Text section section start

As for the particular advice that Christian says he received, that’s actually some of the best advice out there for an aspiring writer. “Don’t even try” is the barometer of advice. Writing about games is hard, inconsistent work that pays like shit, and someone thinking sanely about their career should avoid it. It’s self-selecting advice that weeds out those merely interested in it and those who will endure the numerous hardships involved to succeed. It should be noted that success does not mean the end of hardships. More important, though, there’s the business-minded advice. There is a very good reason he received mostly business advice rather than writing advice: few writers took business classes or consider themselves as a business. At least starting out. This was a mistake I made getting started, and got paid less than I probably should have for some assignments or wasted money on attending events without thinking whether it was financially viable. It is a point that recently is being driven home quite clearly as I fill out my taxes and owe more than I was expecting because I’m considered self-employed. If it’s not something you’re aware of as a writer, it’s an area of advice you should get immediately acquainted with. And if you’re starting out and passionate about writing, there’s a good chance it’s not an area you know very well yet.

But even with the importance of business advice, he also received no actual writing advice. There is, as I see it, a very good reason for that too. An aspiring writer won’t receive writing advice because the assumption is you already know how to write. That’s why you want to be a writer, right? Writing is the easy part. It’s the business of it – pitching, networking, building relationships with editors, knowing the right editors, and just maintaining yourself as a business – that most beginning writers struggle with.

There is also the fact that, for professional writing, I’ve found it’s a far more valuable skill to be a versatile writer than a good one (though admittedly to be versatile you must first be good). Each site that I write for has it’s own style guide, so even the sentence structure I use tends to change from site to site. The idea of general writing advice simply doesn’t work, since that advice won’t apply to every site. Hell, sites can’t even build a consensus on whether they’re writing about videogames or video games. The only piece of writing advice I could offer that would apply universally is to single-space after periods. Editors hate double spacing after a period.

Text section section end
Entries provided section start

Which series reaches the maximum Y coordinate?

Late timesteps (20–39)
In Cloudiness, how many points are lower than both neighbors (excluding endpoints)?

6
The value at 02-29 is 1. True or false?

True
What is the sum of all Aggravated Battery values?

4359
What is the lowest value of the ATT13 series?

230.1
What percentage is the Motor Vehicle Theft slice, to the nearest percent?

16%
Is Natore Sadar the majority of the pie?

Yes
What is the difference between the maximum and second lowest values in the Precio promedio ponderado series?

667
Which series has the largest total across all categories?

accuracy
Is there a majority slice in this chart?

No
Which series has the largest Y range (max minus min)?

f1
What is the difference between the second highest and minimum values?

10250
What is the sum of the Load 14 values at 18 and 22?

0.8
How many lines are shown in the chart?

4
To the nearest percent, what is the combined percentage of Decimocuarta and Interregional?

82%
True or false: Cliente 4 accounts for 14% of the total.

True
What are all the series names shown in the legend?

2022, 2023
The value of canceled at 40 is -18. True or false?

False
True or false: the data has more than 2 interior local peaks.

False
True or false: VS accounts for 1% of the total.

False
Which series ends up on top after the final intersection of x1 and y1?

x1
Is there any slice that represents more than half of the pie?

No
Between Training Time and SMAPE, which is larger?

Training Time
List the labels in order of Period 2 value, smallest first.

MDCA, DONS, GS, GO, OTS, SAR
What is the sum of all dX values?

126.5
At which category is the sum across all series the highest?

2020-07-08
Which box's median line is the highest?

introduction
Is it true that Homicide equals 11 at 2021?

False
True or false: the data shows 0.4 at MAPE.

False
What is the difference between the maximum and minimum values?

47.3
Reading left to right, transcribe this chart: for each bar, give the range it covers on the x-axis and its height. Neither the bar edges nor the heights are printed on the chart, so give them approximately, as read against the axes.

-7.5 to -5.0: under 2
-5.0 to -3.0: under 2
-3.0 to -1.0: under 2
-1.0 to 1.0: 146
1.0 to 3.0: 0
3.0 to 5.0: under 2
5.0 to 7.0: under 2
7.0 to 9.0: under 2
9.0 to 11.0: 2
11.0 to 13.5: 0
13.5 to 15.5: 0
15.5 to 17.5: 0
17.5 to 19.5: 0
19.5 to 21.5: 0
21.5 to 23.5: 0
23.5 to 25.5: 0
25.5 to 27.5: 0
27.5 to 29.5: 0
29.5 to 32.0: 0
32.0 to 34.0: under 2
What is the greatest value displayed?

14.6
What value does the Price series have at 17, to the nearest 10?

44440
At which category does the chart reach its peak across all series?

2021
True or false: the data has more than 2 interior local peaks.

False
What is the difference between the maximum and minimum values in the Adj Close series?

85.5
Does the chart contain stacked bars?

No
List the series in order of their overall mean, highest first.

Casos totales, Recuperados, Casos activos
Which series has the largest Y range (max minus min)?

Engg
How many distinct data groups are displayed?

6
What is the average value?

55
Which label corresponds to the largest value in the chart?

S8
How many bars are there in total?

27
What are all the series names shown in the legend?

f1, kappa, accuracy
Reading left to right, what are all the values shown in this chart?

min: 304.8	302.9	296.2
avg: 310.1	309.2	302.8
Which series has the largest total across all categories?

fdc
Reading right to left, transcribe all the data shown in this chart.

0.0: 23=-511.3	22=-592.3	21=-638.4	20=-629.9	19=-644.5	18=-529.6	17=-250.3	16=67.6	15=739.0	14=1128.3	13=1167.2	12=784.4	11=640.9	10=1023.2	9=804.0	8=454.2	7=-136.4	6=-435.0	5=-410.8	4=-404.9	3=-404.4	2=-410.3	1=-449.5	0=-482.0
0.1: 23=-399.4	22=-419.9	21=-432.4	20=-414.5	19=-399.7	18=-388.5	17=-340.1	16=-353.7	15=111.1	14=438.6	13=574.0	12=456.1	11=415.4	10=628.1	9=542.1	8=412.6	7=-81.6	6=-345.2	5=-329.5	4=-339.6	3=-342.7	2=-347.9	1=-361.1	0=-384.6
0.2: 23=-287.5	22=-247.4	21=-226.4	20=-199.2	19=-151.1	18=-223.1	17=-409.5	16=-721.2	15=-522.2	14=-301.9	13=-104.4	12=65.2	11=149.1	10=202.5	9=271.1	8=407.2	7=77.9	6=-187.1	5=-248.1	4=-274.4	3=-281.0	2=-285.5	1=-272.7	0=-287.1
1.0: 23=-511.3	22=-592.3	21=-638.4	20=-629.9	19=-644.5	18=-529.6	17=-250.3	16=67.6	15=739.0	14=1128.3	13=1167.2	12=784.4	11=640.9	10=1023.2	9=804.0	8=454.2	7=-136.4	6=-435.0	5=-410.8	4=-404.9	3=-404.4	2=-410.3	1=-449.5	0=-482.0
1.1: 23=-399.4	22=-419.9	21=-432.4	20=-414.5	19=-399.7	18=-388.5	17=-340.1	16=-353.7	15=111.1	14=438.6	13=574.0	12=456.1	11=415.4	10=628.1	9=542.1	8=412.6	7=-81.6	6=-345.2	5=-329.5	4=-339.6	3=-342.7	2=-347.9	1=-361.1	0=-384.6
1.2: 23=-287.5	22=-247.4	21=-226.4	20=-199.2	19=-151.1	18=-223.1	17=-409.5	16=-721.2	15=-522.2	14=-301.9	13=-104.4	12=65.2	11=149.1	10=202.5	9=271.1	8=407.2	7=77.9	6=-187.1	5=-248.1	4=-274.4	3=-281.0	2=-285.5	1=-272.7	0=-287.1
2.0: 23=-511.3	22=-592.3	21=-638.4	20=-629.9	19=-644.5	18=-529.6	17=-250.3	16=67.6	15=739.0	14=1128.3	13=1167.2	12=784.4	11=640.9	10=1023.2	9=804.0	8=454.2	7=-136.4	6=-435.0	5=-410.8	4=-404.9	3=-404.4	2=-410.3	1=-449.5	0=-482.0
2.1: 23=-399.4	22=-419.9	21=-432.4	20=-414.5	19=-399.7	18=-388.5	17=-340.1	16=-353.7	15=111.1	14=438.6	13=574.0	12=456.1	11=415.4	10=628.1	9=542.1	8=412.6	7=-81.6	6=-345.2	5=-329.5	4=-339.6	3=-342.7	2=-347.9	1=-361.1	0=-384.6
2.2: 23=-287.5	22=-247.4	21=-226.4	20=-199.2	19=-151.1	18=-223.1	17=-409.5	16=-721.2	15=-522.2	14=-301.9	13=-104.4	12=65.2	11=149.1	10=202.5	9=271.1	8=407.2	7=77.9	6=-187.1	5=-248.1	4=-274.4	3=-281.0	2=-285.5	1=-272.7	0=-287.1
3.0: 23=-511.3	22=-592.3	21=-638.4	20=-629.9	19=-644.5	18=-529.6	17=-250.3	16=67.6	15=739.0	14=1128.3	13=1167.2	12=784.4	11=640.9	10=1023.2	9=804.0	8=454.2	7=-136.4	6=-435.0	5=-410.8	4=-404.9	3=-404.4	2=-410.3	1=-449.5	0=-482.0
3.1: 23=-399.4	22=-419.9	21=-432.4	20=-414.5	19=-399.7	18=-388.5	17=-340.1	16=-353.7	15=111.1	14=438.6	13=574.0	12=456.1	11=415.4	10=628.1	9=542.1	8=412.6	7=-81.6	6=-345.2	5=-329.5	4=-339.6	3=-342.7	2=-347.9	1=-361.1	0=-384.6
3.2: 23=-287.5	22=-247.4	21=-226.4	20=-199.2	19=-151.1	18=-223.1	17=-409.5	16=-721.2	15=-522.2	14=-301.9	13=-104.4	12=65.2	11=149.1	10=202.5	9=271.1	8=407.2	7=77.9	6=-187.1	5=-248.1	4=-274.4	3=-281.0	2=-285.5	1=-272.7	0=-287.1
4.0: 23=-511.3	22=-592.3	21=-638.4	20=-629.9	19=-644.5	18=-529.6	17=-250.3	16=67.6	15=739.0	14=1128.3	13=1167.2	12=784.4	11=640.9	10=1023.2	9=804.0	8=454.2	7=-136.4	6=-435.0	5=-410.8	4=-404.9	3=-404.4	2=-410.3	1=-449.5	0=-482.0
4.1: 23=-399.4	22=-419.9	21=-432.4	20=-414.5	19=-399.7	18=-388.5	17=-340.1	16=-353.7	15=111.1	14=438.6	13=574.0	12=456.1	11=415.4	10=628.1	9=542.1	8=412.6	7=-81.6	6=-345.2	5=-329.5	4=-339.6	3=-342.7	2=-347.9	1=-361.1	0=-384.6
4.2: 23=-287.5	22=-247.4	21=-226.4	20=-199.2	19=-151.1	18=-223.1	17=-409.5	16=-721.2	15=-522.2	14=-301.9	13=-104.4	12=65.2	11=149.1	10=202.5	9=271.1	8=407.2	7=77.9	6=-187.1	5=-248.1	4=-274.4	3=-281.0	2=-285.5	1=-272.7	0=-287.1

Entries provided section end

▸ **The problem**
Continue the essay on advice for aspiring games writers from its last sentence.

▸ **Written answer**
The last point I want to say is the elephant in the room: how hard was he trying? Now, I don’t mean to question his passion or work ethic, or anything of the sort. I’m just noticing that the immediate response to that article on twitter was for several editors, some of whom I have worked with for freelance assignments, was: “who is this person? He’s never sent me a pitch email.” I admit it irks me a little when someone considers gaming writers to be an exclusive “club” without actually talking to the people who could grant membership.

Games writers most certainly can be a club, it’s just a matter of knowing what that club means. Being a “member” doesn’t mean you’ve made it. Hell, I still don’t consider myself to have “made it” yet. The club’s entry fee is simply a twitter account and contributing to the various conversations games writers have on a daily basis.  There are no guarantees beyond that, but there are also no limits to who can join.

To end this on a positive note, I would like to give a special thanks to Michael Rose, Brad Gallaway, Rowan Kaiser, Kat Bailey, Jason Wilson, Matthew Reynolds, Phil Kollar, Susan Arendt, Taylor Cocke, Mitch Dyer, Francesca Reyes, Brittany Vincent, Mattie Brice, Nathan Meunier, Kevin VanOrd, and countless other writers and editors who have been the friends and support I have grown to rely on in my own writing endeavors. This is just a small fraction of the list of people I owe tremendous thanks to, so if you aren’t on it please don’t be angry with me. If we know each other and you’re a writer, you belong on this list as well.